◆ What is being asked
The lines to transcribe begin with the one containing "Noted. Remaining looks: 3." and end with the last line below; reproduce them exactly, without the pictures.

◆ Data extracts
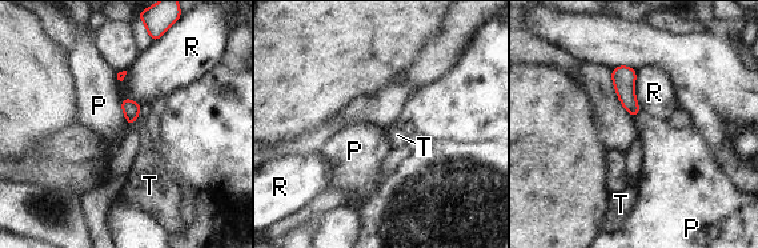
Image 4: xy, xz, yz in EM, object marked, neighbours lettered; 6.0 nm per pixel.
pass()
P, R and T are other cells; border along (120, 99), (120, 107), (128, 124) in image 4; none of them fits

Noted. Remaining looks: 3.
look(em, xz, step 8, tint, (2.85, 2.05, 1.85))

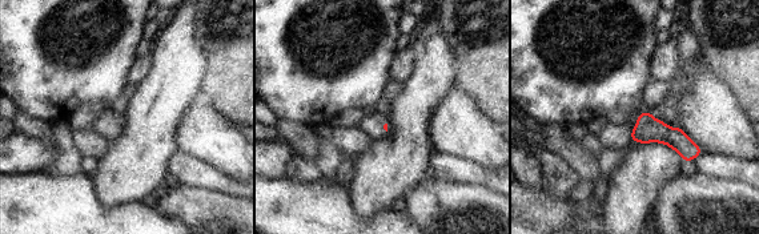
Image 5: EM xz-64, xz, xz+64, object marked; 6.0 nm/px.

◆ Result for this task
Noted. Remaining looks: 3.
look(em, xz, step 8, tint, (2.85, 2.05, 1.85))

Image 5: EM xz-64, xz, xz+64, object marked; 6.0 nm/px.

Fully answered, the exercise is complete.